A respiração f**a mais rápida e profunda para captar mais oxigênio.
Os músculos começam queimando principalmente glicogênio (energia rápida armazenada).
Depois de 20-30 minutos
O corpo começa a usar mais gordura como combustível, poupando o glicogênio.
A temperatura corporal sobe e o suor aumenta para resfriar o corpo.
Os vasos sanguíneos da pele se dilatam para ajudar na dissipação de calor.
A partir de 1 hora (corridas longas)
Os estoques de glicogênio começam a se esgotar — é aqui que muitos corredores sentem a famosa "parede" (hitting the wall), com queda brusca de energia.
O corpo depende cada vez mais da queima de gordura, que é mais lenta e menos eficiente.
Perda de líquidos e eletrólitos (sódio, potássio) pelo suor pode causar cãibras ou fadiga se não forem repostos.
Microlesões nas fibras musculares começam a se acumular, o que gera aquela dor muscular nos dias seguintes.
No sistema nervoso e mental
O cérebro libera endorfinas e endocanabinoides — a base do famoso "barato do corredor" (runner's high).

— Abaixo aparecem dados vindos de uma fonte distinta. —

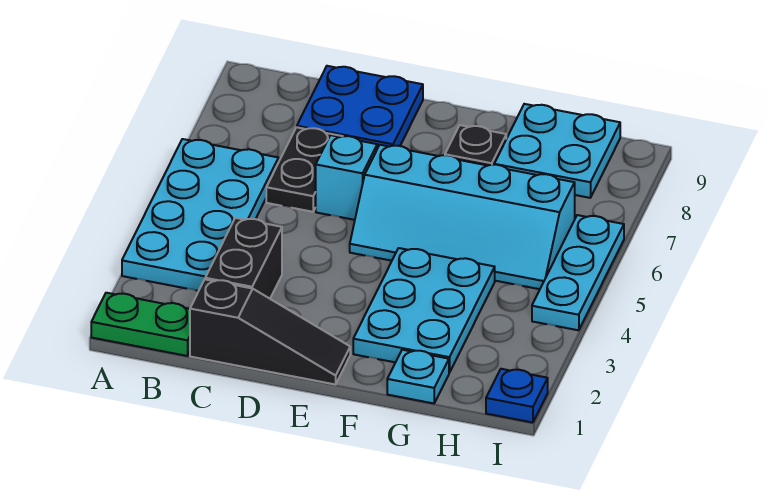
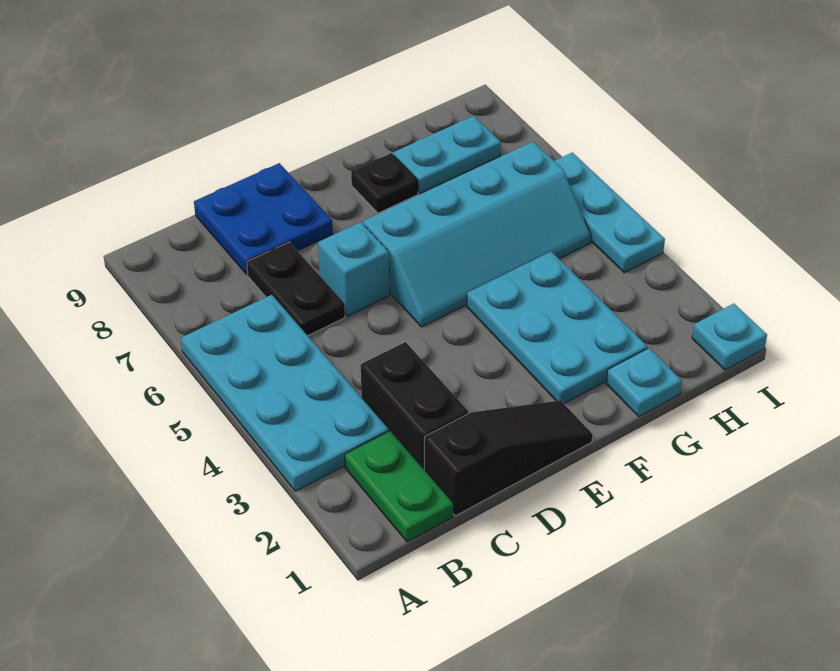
green 1x2 plate [91,293,190,356] -> green 1x2 plate turned to [345,431,453,542]
cyan 2x2 plate [494,104,620,198] -> cyan 1x2 plate [393,116,501,193]
blue 1x1 plate [486,369,548,423] -> cyan 1x1 plate [692,303,767,370]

Com o cansaço, a percepção de esforço aumenta e a mente precisa "empurrar" o corpo, especialmente nos últimos quilômetros.
Depois da corrida
O corpo entra em processo de recuperação: reposição de glicogênio, reparo das fibras musculares e reidratação.
O sistema imunológico pode f**ar temporariamente mais vulnerável por algumas horas.